Sameer Kumandan | Managing Director | SearchWorks | mail me |
With South Africa tightening its grip on crypto regulations, Crypto Asset Service Providers (CASPs) must act now to avoid compliance failures.
As of April 30, 2025, new crypto compliance rules in form of Directive 9 will introduce stricter requirements for tracking and reporting crypto asset transactions.
A key component of this is the ‘travel rule’, which mandates that client details accompany both domestic and cross-border crypto transfers. These details include the originator’s full name, identity or passport number, date and place of birth and residential address (if “readily available”). They also include the wallet address for transactions over R5,000.
New crypto compliance rules as a result of greylisting
South Africa’s greylisting by the Financial Action Task Force (FATF) has triggered a wave of stricter compliance regulations.
In direct response, Directive 9 places the responsibility on CASPs to ensure that crypto transactions do not link to money laundering, terrorism financing or other illicit financial activities. This obligation includes the ‘ordering CASP’ – the provider where the sender of the crypto assets has their account.

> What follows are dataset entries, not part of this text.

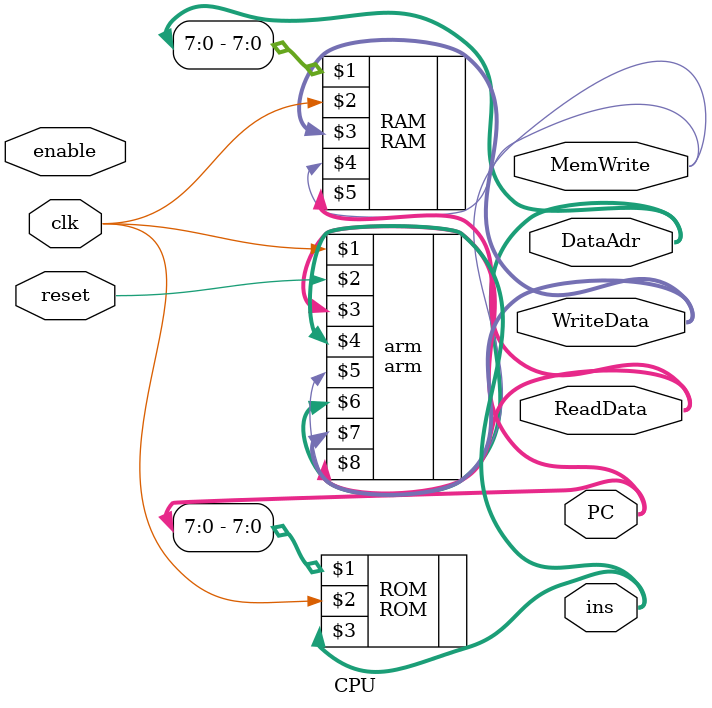
<source format=sv>
module CPU(input logic clk, reset, enable,
			  output logic [31:0] WriteData, DataAdr, ReadData,
			  output logic MemWrite,
			  output logic [31:0] ins, PC
);

	//logic [31:0] Instr, PC;
	
		
	//instantiate processor and memories
	arm arm(clk,reset,PC,ins,MemWrite,DataAdr,
			  WriteData,ReadData);
	ROM ROM(PC[7:0],clk,ins);
	//dmem dmem(clk,MemWrite,DataAdr,WriteData,ReadData);
	RAM RAM(DataAdr[7:0],clk,WriteData,MemWrite,ReadData);
	
	
	
	

endmodule

</source>
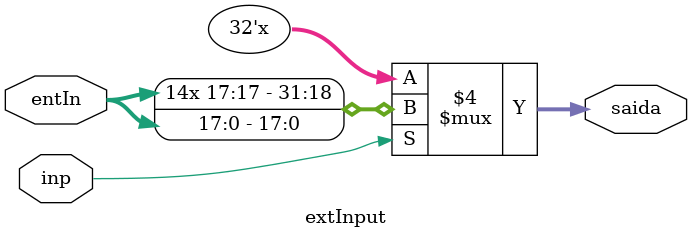
<source format=v>
module extInput(saida, entIn, inp);

input [17:0] entIn;
input wire inp;
output reg [31:0] saida; 

always @(*)
begin
	if(inp == 1)
	begin
			 saida = { {14{entIn[17]}}, entIn};
	end
		  
end

endmodule

</source>
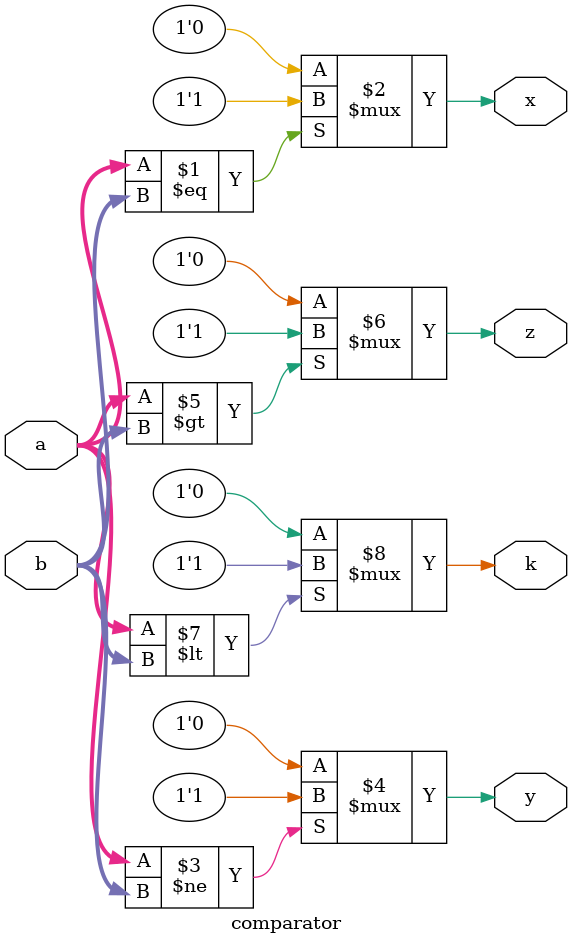
<source format=v>
`timescale 1ns / 1ps


module comparator(a, b, x, y, z, k);
input [3:0] a, b; // PORTS a[0] : Y1, a[1] : W3, a[2] : U2, a[3] : T1, b[0] : W4, b[1] : W1, b[2] : V4, b[3] : U4
output x, y, z, k; // PORTS x = L4, y = M4, z = M2, k = N7 

assign x = (a == b) ? 1'b1 : 1'b0;
assign y = (a != b) ? 1'b1 : 1'b0;
assign z = (a > b) ? 1'b1 : 1'b0;
assign k = (a < b) ? 1'b1 : 1'b0;




endmodule

</source>
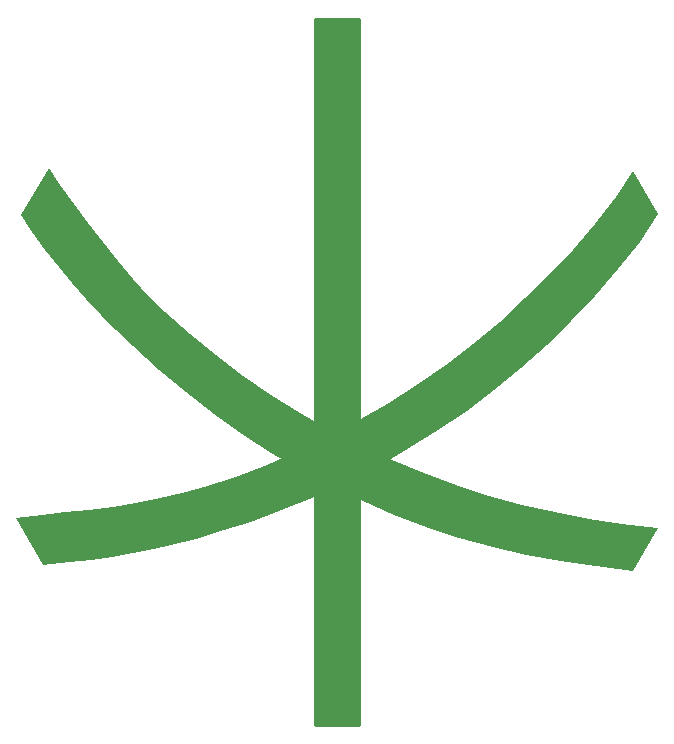
<source format=gbr>
%TF.GenerationSoftware,KiCad,Pcbnew,8.0.8*%
%TF.CreationDate,2025-04-07T13:38:17-04:00*%
%TF.ProjectId,pcb_tile_game_tile_ooo,7063625f-7469-46c6-955f-67616d655f74,1.0*%
%TF.SameCoordinates,Original*%
%TF.FileFunction,Legend,Bot*%
%TF.FilePolarity,Positive*%
%FSLAX46Y46*%
G04 Gerber Fmt 4.6, Leading zero omitted, Abs format (unit mm)*
G04 Created by KiCad (PCBNEW 8.0.8) date 2025-04-07 13:38:17*
%MOMM*%
%LPD*%
G01*
G04 APERTURE LIST*
%ADD10C,0.000000*%
%ADD11C,0.239466*%
G04 APERTURE END LIST*
D10*
G36*
X116374961Y-64181887D02*
G01*
X117516690Y-65784467D01*
X118717554Y-67407290D01*
X119967221Y-69023824D01*
X121255357Y-70607532D01*
X122571632Y-72131881D01*
X123237092Y-72863504D01*
X123905713Y-73570337D01*
X124576201Y-74249062D01*
X125247267Y-74896364D01*
X127362615Y-76793493D01*
X129575049Y-78602953D01*
X131877487Y-80321874D01*
X134262848Y-81947385D01*
X136724051Y-83476616D01*
X139254014Y-84906695D01*
X141845657Y-86234752D01*
X144491897Y-87457917D01*
X147185654Y-88573318D01*
X149919846Y-89578086D01*
X152687392Y-90469348D01*
X155481211Y-91244235D01*
X158294221Y-91899876D01*
X161119341Y-92433400D01*
X163949490Y-92841936D01*
X166977586Y-93222614D01*
X164885537Y-96843395D01*
X161703691Y-96450090D01*
X158759241Y-96029727D01*
X155854054Y-95484109D01*
X152989998Y-94815035D01*
X150168939Y-94024308D01*
X147392744Y-93113729D01*
X144663279Y-92085100D01*
X141982411Y-90940221D01*
X139352008Y-89680894D01*
X136773935Y-88308920D01*
X134250060Y-86826101D01*
X131782249Y-85234239D01*
X129372370Y-83535133D01*
X127022288Y-81730587D01*
X124733871Y-79822401D01*
X122508985Y-77812376D01*
X121128651Y-76484737D01*
X119824550Y-75165517D01*
X118584864Y-73840311D01*
X117397777Y-72494714D01*
X116251469Y-71114321D01*
X115134123Y-69684729D01*
X114033922Y-68191532D01*
X113039047Y-66720325D01*
X115402698Y-62726085D01*
X116374961Y-64181887D01*
G37*
G36*
X166980952Y-66626335D02*
G01*
X165436020Y-68962038D01*
X163599752Y-71301825D01*
X161674640Y-73544981D01*
X159663178Y-75690790D01*
X157567860Y-77738535D01*
X155391178Y-79687501D01*
X153135627Y-81536972D01*
X150803699Y-83286231D01*
X148397889Y-84934564D01*
X145920689Y-86481253D01*
X143374593Y-87925584D01*
X140762094Y-89266839D01*
X138085687Y-90504304D01*
X135347863Y-91637262D01*
X132551117Y-92664997D01*
X129697943Y-93586794D01*
X127858007Y-94118378D01*
X126063477Y-94588152D01*
X124295971Y-94999148D01*
X122537105Y-95354397D01*
X120768495Y-95656932D01*
X118971758Y-95909785D01*
X117128510Y-96115988D01*
X114920369Y-96378574D01*
X112643090Y-92334484D01*
X114826585Y-92083775D01*
X116785323Y-91896296D01*
X118791161Y-91667727D01*
X120815952Y-91393750D01*
X122831551Y-91070045D01*
X124809812Y-90692293D01*
X126722591Y-90256175D01*
X127645629Y-90014879D01*
X128541742Y-89757372D01*
X131242377Y-88873991D01*
X133915632Y-87862697D01*
X136555481Y-86728188D01*
X139155895Y-85475160D01*
X141710849Y-84108311D01*
X144214316Y-82632338D01*
X146660269Y-81051938D01*
X149042681Y-79371809D01*
X151355526Y-77596647D01*
X153592776Y-75731151D01*
X155748405Y-73780016D01*
X157816387Y-71747941D01*
X159790694Y-69639623D01*
X161665299Y-67459758D01*
X163434177Y-65213045D01*
X164891299Y-63004180D01*
X166980952Y-66626335D01*
G37*
D11*
X141688017Y-109880265D02*
X137927477Y-109880265D01*
X137927477Y-50119734D01*
X141688017Y-50119734D01*
X141688017Y-109880265D01*
G36*
X141688017Y-109880265D02*
G01*
X137927477Y-109880265D01*
X137927477Y-50119734D01*
X141688017Y-50119734D01*
X141688017Y-109880265D01*
G37*
M02*

</source>
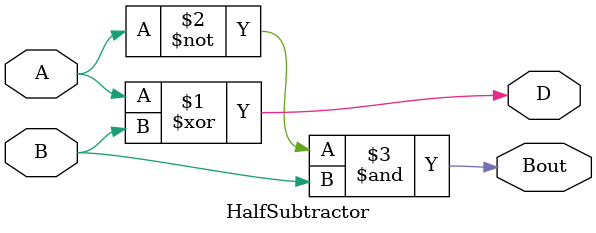
<source format=v>
module HalfSubtractor(A,B,D,Bout);
	input A,B;
    output D,Bout; 
    xor(D,A,B);
    and(Bout,~A,B);
endmodule
</source>
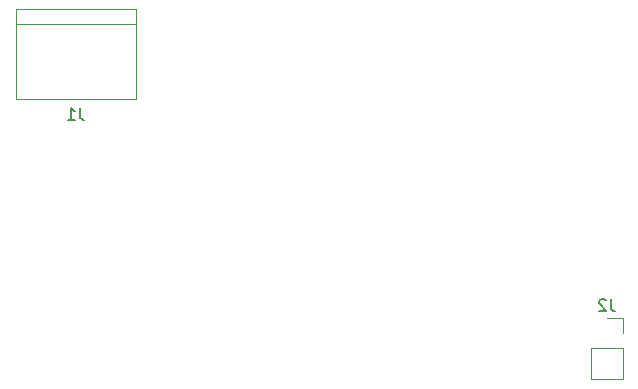
<source format=gbr>
%TF.GenerationSoftware,KiCad,Pcbnew,(6.0.2)*%
%TF.CreationDate,2022-03-08T21:55:07+01:00*%
%TF.ProjectId,simple-pc_-no-fiducials,73696d70-6c65-42d7-9063-5f2d6e6f2d66,rev?*%
%TF.SameCoordinates,Original*%
%TF.FileFunction,Legend,Bot*%
%TF.FilePolarity,Positive*%
%FSLAX46Y46*%
G04 Gerber Fmt 4.6, Leading zero omitted, Abs format (unit mm)*
G04 Created by KiCad (PCBNEW (6.0.2)) date 2022-03-08 21:55:07*
%MOMM*%
%LPD*%
G01*
G04 APERTURE LIST*
%ADD10C,0.150000*%
%ADD11C,0.120000*%
G04 APERTURE END LIST*
D10*
%TO.C,J2*%
X146891333Y-79159380D02*
X146891333Y-79873666D01*
X146938952Y-80016523D01*
X147034190Y-80111761D01*
X147177047Y-80159380D01*
X147272285Y-80159380D01*
X146462761Y-79254619D02*
X146415142Y-79207000D01*
X146319904Y-79159380D01*
X146081809Y-79159380D01*
X145986571Y-79207000D01*
X145938952Y-79254619D01*
X145891333Y-79349857D01*
X145891333Y-79445095D01*
X145938952Y-79587952D01*
X146510380Y-80159380D01*
X145891333Y-80159380D01*
%TO.C,J1*%
X101933333Y-62952380D02*
X101933333Y-63666666D01*
X101980952Y-63809523D01*
X102076190Y-63904761D01*
X102219047Y-63952380D01*
X102314285Y-63952380D01*
X100933333Y-63952380D02*
X101504761Y-63952380D01*
X101219047Y-63952380D02*
X101219047Y-62952380D01*
X101314285Y-63095238D01*
X101409523Y-63190476D01*
X101504761Y-63238095D01*
D11*
%TO.C,J2*%
X147888000Y-82037000D02*
X147888000Y-80707000D01*
X147888000Y-85907000D02*
X145228000Y-85907000D01*
X147888000Y-83307000D02*
X147888000Y-85907000D01*
X147888000Y-83307000D02*
X145228000Y-83307000D01*
X147888000Y-80707000D02*
X146558000Y-80707000D01*
X145228000Y-83307000D02*
X145228000Y-85907000D01*
%TO.C,J1*%
X106680000Y-55880000D02*
X96520000Y-55880000D01*
X96520000Y-54610000D02*
X106680000Y-54610000D01*
X106680000Y-62230000D02*
X96520000Y-62230000D01*
X96520000Y-62230000D02*
X96520000Y-54610000D01*
X106680000Y-54610000D02*
X106680000Y-62230000D01*
%TD*%
M02*

</source>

It also includes the ‘recipient CASP’ – the provider that receives the crypto assets from the ordering CASP on behalf of the customer. And it includes any intermediary CASP, which transmits and receives crypto assets on behalf of the ordering or recipient CASP, or another intermediary.
Why CASPs must take note
South Africa’s Financial Sector Conduct Authority (FSCA) officially declared crypto assets as financial products in October 2022.
By December 2022, the country included CASPs in regulatory frameworks as accountable institutions. Therefore, these service providers must comply with the Financial Intelligence Centre Act (FICA) regulations to remain on the right side of the law.
CASPs now carry the responsibility to perform customer due diligence and verify a customer’s identity before processing transactions. This duty is particularly critical because crypto assets enable quick and seamless transfers of funds across borders. That speed makes it harder to determine who is behind the transactions. Consequently, criminals can easily exploit crypto for illicit activities.
If CASPs want to avoid financial penalties and reputational damage, they must establish robust governance and compliance measures. These should include real-time checks against global watchlists, live customer verification video calls, and advanced biometric verification.
For instance, they can challenge the user to blink, smile, or perform specific movements during scanning. However, verification alone is not enough.
New crypto compliance rules and CASPs compliance
CASPs must also monitor transactions regularly. They need to detect unusual patterns and behaviours that could indicate illicit activity. These regulatory requirements compel CASPs to keep more detailed and extensive records of client transactions. Additionally, they must implement comprehensive risk assessment frameworks to evaluate client risk during onboarding and beyond.
For example, geopolitical developments could drive individuals or groups to use crypto for illegal activities. This shift occurs because crypto is harder to trace than traditional banking transactions. Thus, CASPs must understand when to reject or suspend cross-border crypto transfers. They also need to determine what follow-up actions to take when that happens.
While many have welcomed this directive, others have raised concerns. They argue that the travel rule presents significant privacy governance challenges.
POPIA restricts the transfer of personal information outside South Africa. However, due to the global nature of crypto transactions, the travel rule may require transmitting personal data to countries without stringent privacy safeguards. Moreover, POPIA stipulates that businesses should only collect and process the data necessary for completing a transaction.
This requirement could conflict with the travel rule’s broader demands.
In conclusion
As more regulations emerge to ensure the crypto world operates within well-governed frameworks, CASPs and financial institutions need support. They must stay ahead of evolving compliance obligations and reduce operational risk.
The implementation of Directive 9 marks a critical shift in South Africa’s regulatory framework for CASPs. With non-compliance now carrying the risk of administrative sanctions under the FIC Act, CASPs must take immediate steps to meet these obligations.